In 2001, he founded the Software Engineering Department at Simula Research Laboratory and was its leader until 2008, when it was number 1
in the world (out of 1400 institutions) with respect to publications, on the basis of a
ranking by the Journal of Systems and Software (JSS)
for the period 2004-2008. He was number 11 (out of 4000) on the ranking of individual scholars for the period 2003-2007. He was also
Research Director and part of the Simula management team.
He has been the leader of many externally funded research projects. Since 1996, he has, together with SINTEF and the Norwegian University
of Science and Technology (NTNU), continuously run projects for the improvement of software development processes and for innovation in Norwegian industry, including
such organizations as ABB, Telenor and DNV Software, and many others.

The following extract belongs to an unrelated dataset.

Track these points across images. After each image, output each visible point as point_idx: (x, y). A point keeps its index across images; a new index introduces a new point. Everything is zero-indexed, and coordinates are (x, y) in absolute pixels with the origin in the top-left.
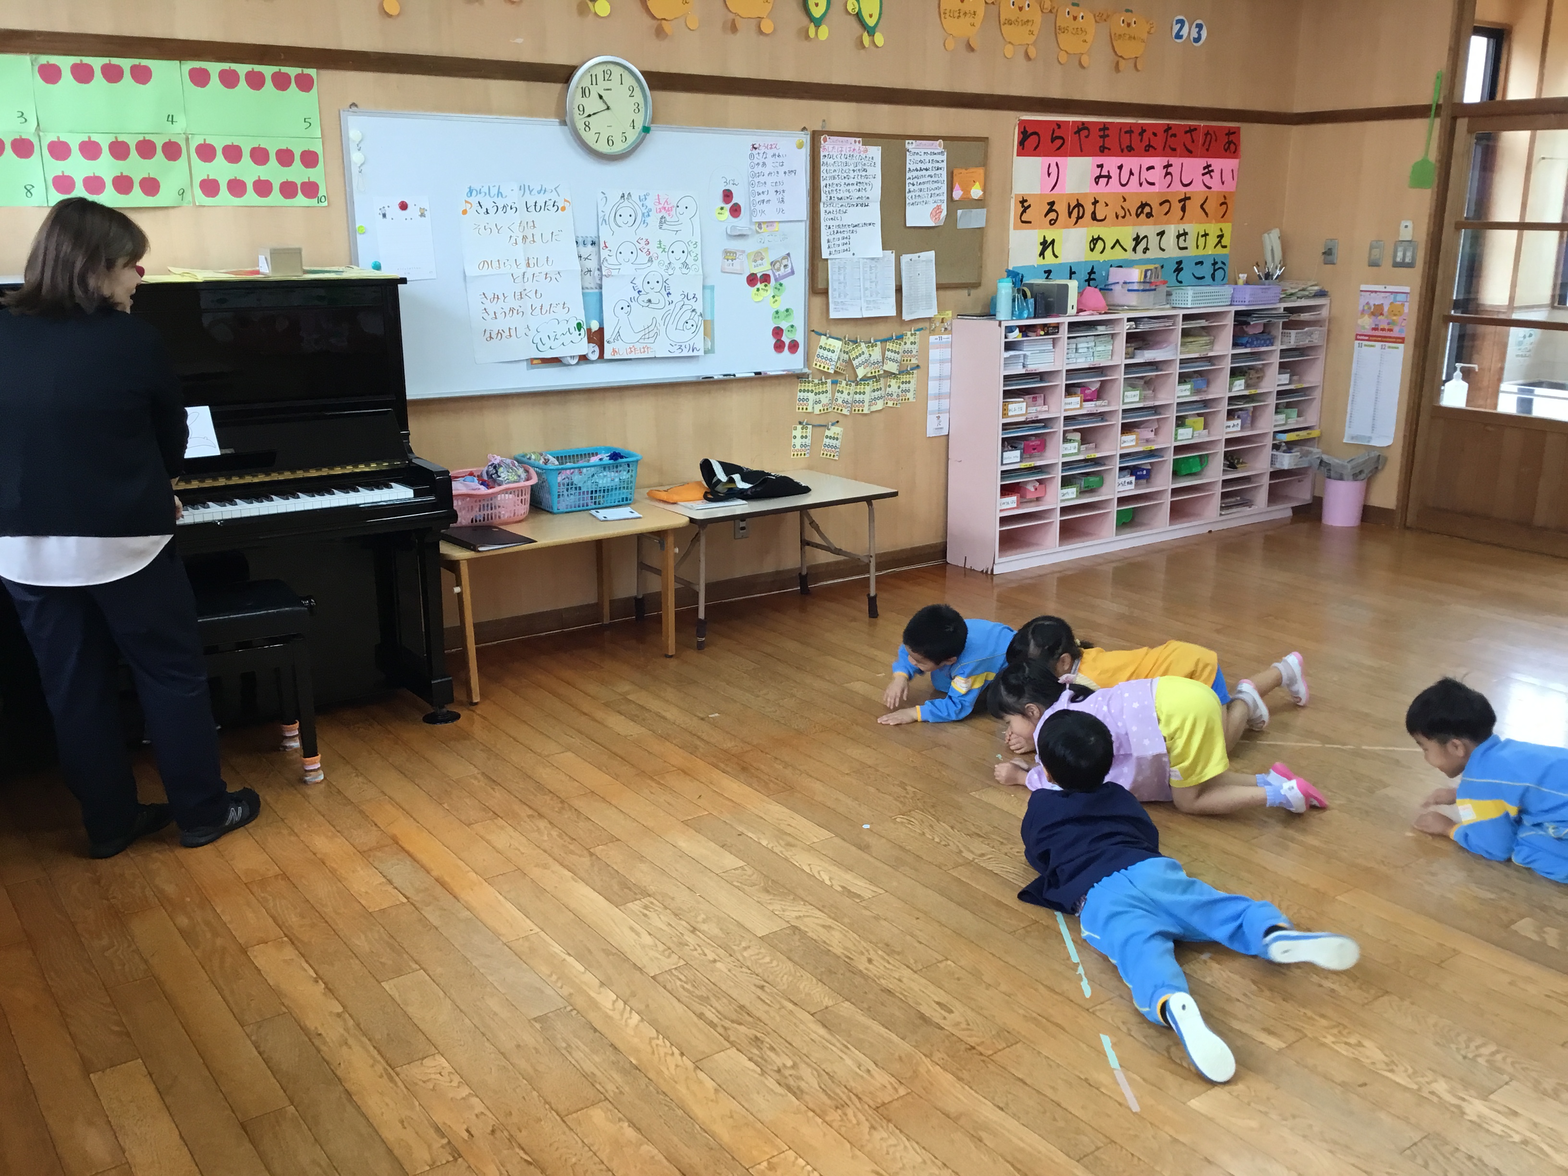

Among his research contributions are the insights gained from a significant increase in the realism, scale, and control of empirical studies
in software engineering. By attracting appropriate funding, setting up professional project organizations, and developing web-based support
environments, he has initiated and organized a large number of experiments with subjects ranging from 300 professionals from 30 companies
for 1 day to eight professionals for 2 months. To further understand the complexity of software engineering and the costs/benefits of
using various software engineering technologies (processes, methods, and tools) for various purposes by people with varying skills in various
industrial contexts, he has engaged in how software engineering research may benefit from applying other empirical methods as well, including
case studies (possibly controlled, comparative, multiple, and/or longitudinal), action research, surveys, systematic reviews of the literature, and
meta-analyses. He has also been active in the issue of theory building in software engineering.
He was on the Editorial Board of Empirical Software Engineering from 2002 to 2009. Since 2010, he has been on the Editorial Board (Associate Editor) of
IEEE Transactions on Software Engineering (Impact Factor 3.75).